De acordo com os vários testemunhos recolhidos pelo Maka Angola junto de profissionais que formam a “linha da frente” no combate à pandemia, continua a não haver capacidade de fazer rastreio e testagem no segundo maior hospital do país. “Nem temos testes básicos aqui.”

“Só nos resta rezarmos para não termos uma catástrofe. O nosso governo está a brincar com uma situação grave. Tem tudo preparado no papel e não há condições nos hospitais”, lamenta um clínico.

Também aqui o corpo de voluntários pode ser útil, porque pode incluir empresas que se disponham a doar tempo e material para a montagem de tendas em tempo útil, nos sítios onde o governo declarar falta de recursos.

No campo da saúde, há outro problema delicado: a comunicação dos pacientes internados com os familiares. Regra geral, registam-se enchentes de familiares nos hospitais públicos, porque estes têm de providenciar alimentos aos enfermos, tratar da sua higiene, comprar medicamentos e cumprir toda a cadeia de esquemas instalados, lidando com a falta de comunicação eficiente. Um corpo de voluntários que inclua profissionais de comunicação pode contribuir para o estabelecimento de um sistema de comunicação adequado às medidas actuais, que responda à ansiedade dos familiares e retire esse peso do pessoal médico e auxiliar. Trata-se de prestar informação mínima, sem os detalhes que só os profissionais podem transmitir.

É imperioso adquirir e distribuir equipamentos de protecção individual, bem como material descartável para o pessoal médico e outros nos hospitais e nos centros de saúde. Sem a protecção dos médicos e do pessoal auxiliar, que estão na linha da frente, os discursos oficiais e o estado de emergência de nada servirão.

Segue-se a provisão de medicamentos básicos e de condições melhores nos centros de saúde periféricos para tratamento de doenças como a malária. Essa medida, segundo especialistas em saúde pública, reduziria drasticamente o número de pessoas que acorrem aos hospitais e evitaria as aglomerações nas grandes unidades.

Os centros de saúde periféricos por todo o país carecem de produtos básicos, como lixívia e sabão para desinfecção das mãos quer dos profissionais de saúde quer dos pacientes. Os voluntários podem realizar campanhas para que os comerciantes locais e outros façam doações desses produtos essenciais aos centros de saúde e se promova o cumprimento dos protocolos de distanciamento social e das regras de higienização.

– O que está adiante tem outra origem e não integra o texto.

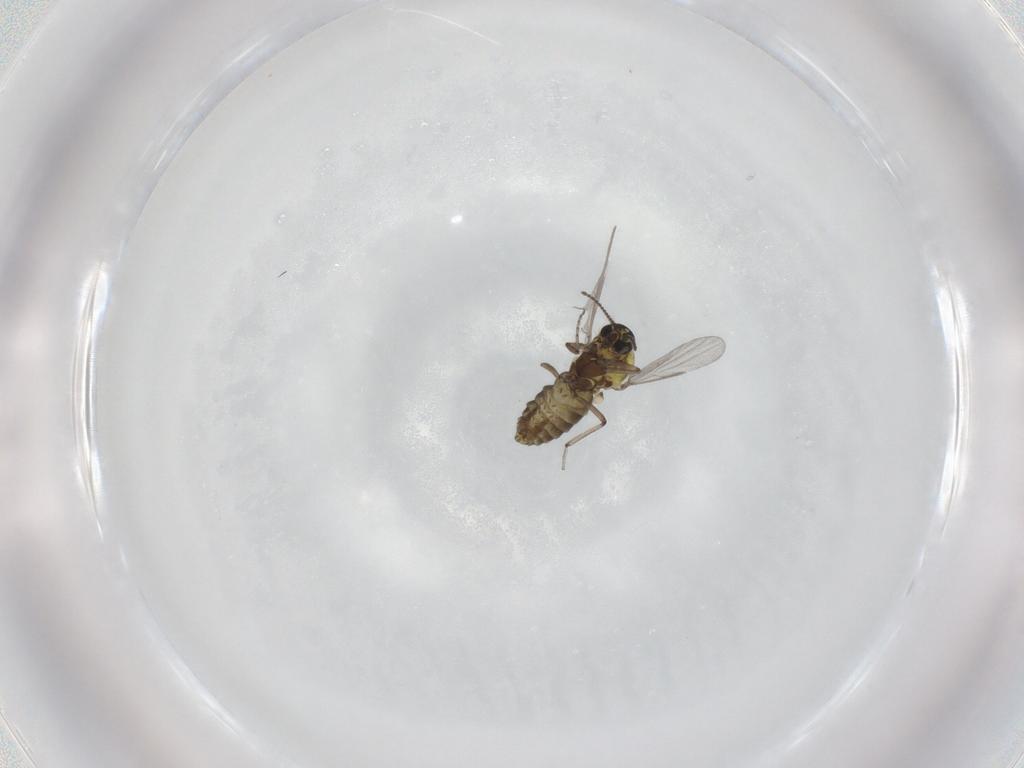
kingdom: Animalia
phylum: Arthropoda
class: Insecta
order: Diptera
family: Ceratopogonidae
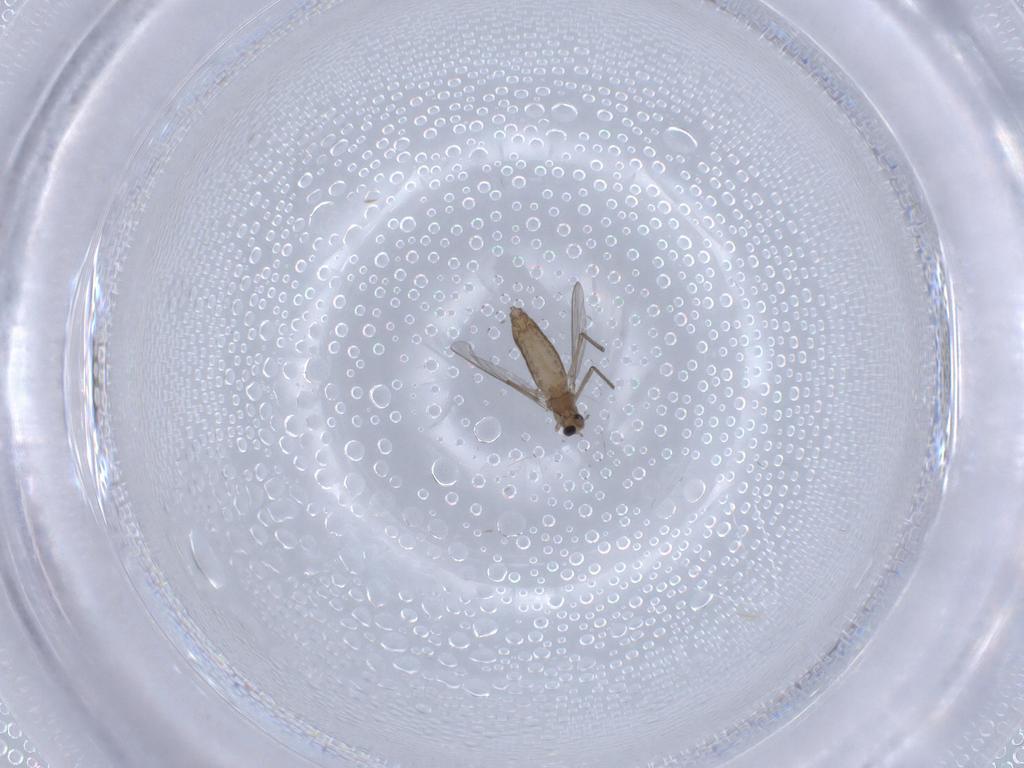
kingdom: Animalia
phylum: Arthropoda
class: Insecta
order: Diptera
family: Chironomidae
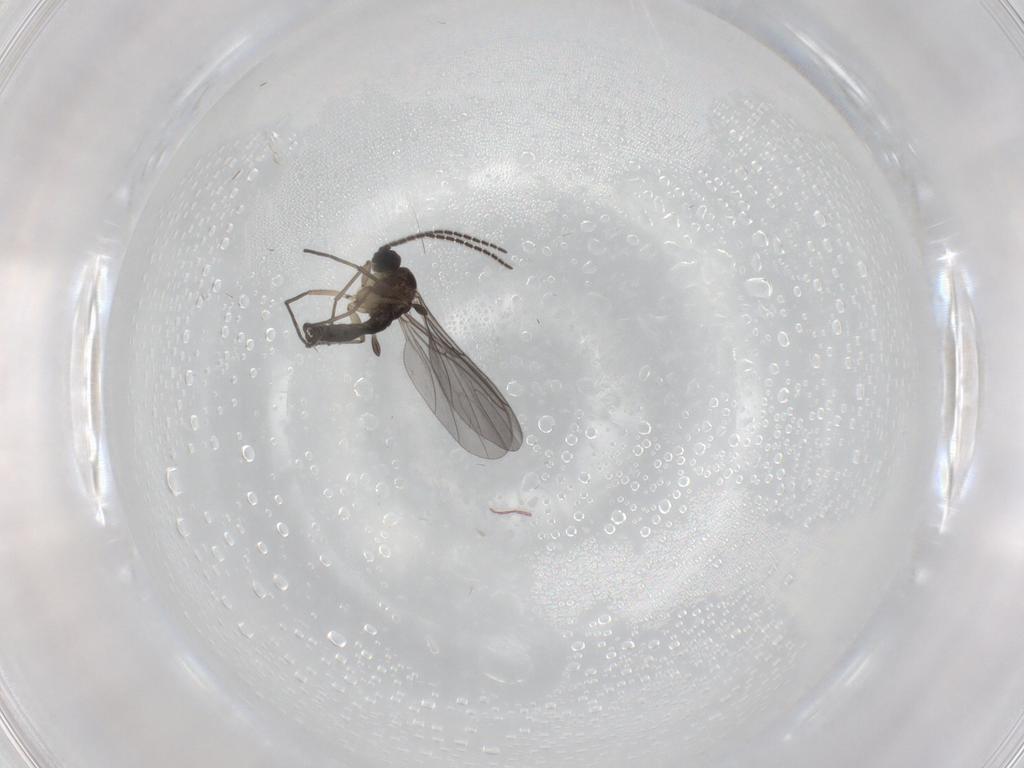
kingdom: Animalia
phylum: Arthropoda
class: Insecta
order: Diptera
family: Sciaridae
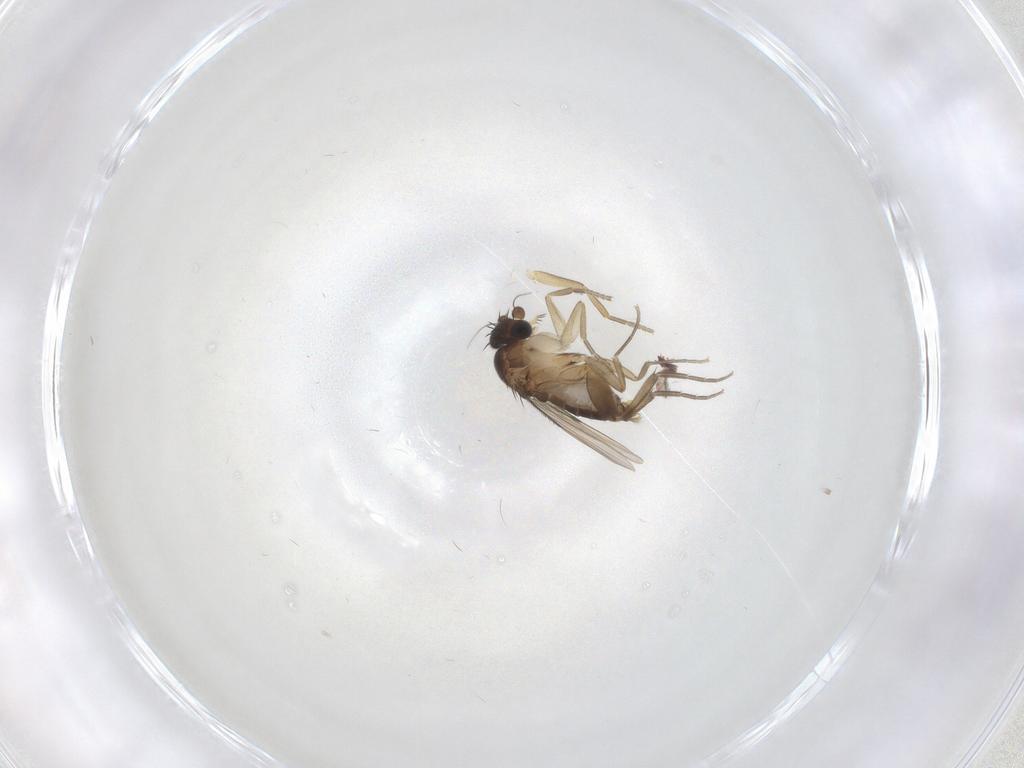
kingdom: Animalia
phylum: Arthropoda
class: Insecta
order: Diptera
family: Phoridae
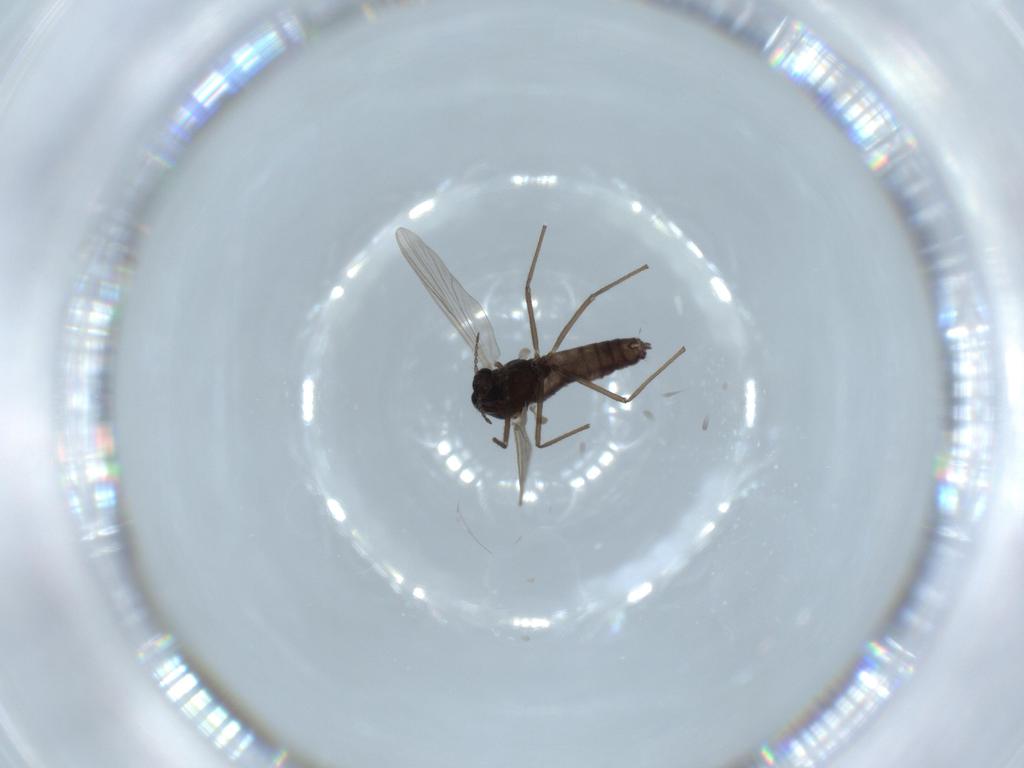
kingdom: Animalia
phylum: Arthropoda
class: Insecta
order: Diptera
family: Chironomidae
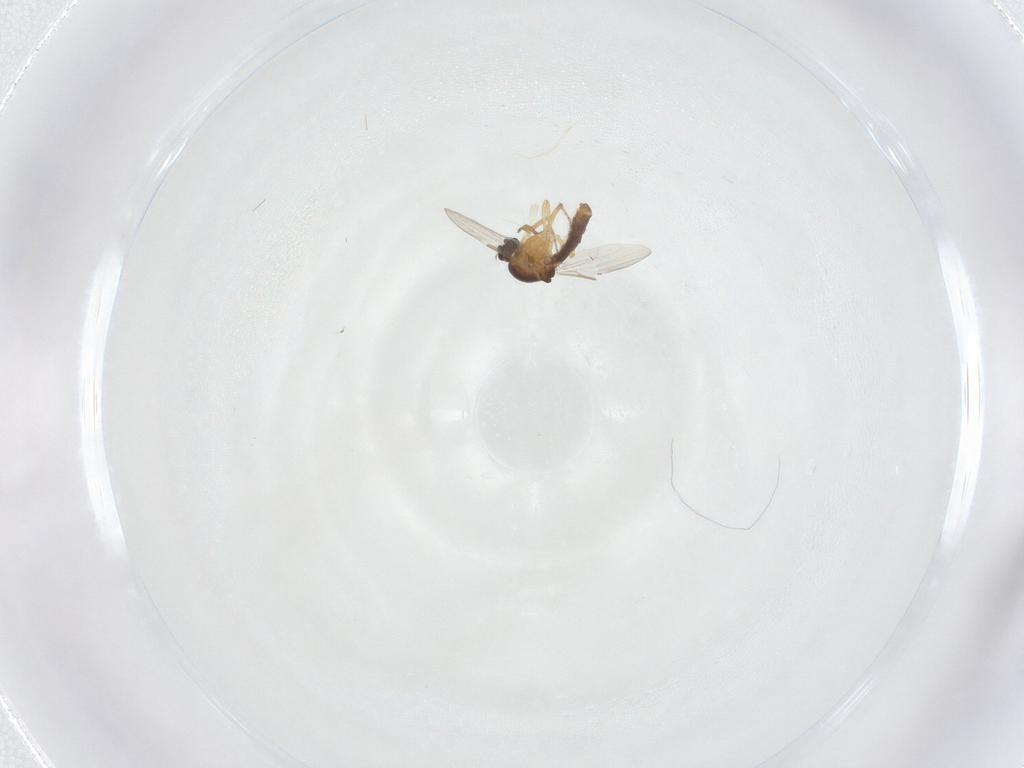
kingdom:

Em terceiro lugar, é imperioso, para melhor apoiar as medidas governamentais, monitorizar os actos dos seus agentes. Nesta altura, muitos agentes públicos verão na crise uma oportunidade de facturação, de abuso dos mais fracos. É preciso estimular e exaltar os bons actos e denunciar os maus. Afinal, é o próprio presidente quem apela insistentemente para se corrigir o que está mal.

E a economia?

A um nível mais estruturado e visando o futuro menos imediato, o governo deve facilitar o estabelecimento de um corpo de voluntários com experiência e recursos, capaz de gerar ideias quanto à recuperação socioeconómica, após a passagem da pandemia.

Como sabemos, a economia nacional já há algum tempo que se encontra depauperada por conta da pilhagem, da má gestão e das más políticas económicas de governação.

O OGE deste ano foi projectado com o preço do petróleo a 55 dólares – porque continuamos a viver quase exclusivamente das receitas do petróleo – e este já está abaixo dos 25 dólares.

Temos de salvar as pessoas e temos de salvar a economia, porque só assim será possível gerar os recursos para salvar mais pessoas. Para isso, precisamos absolutamente de novas ideias. Vamos a isso?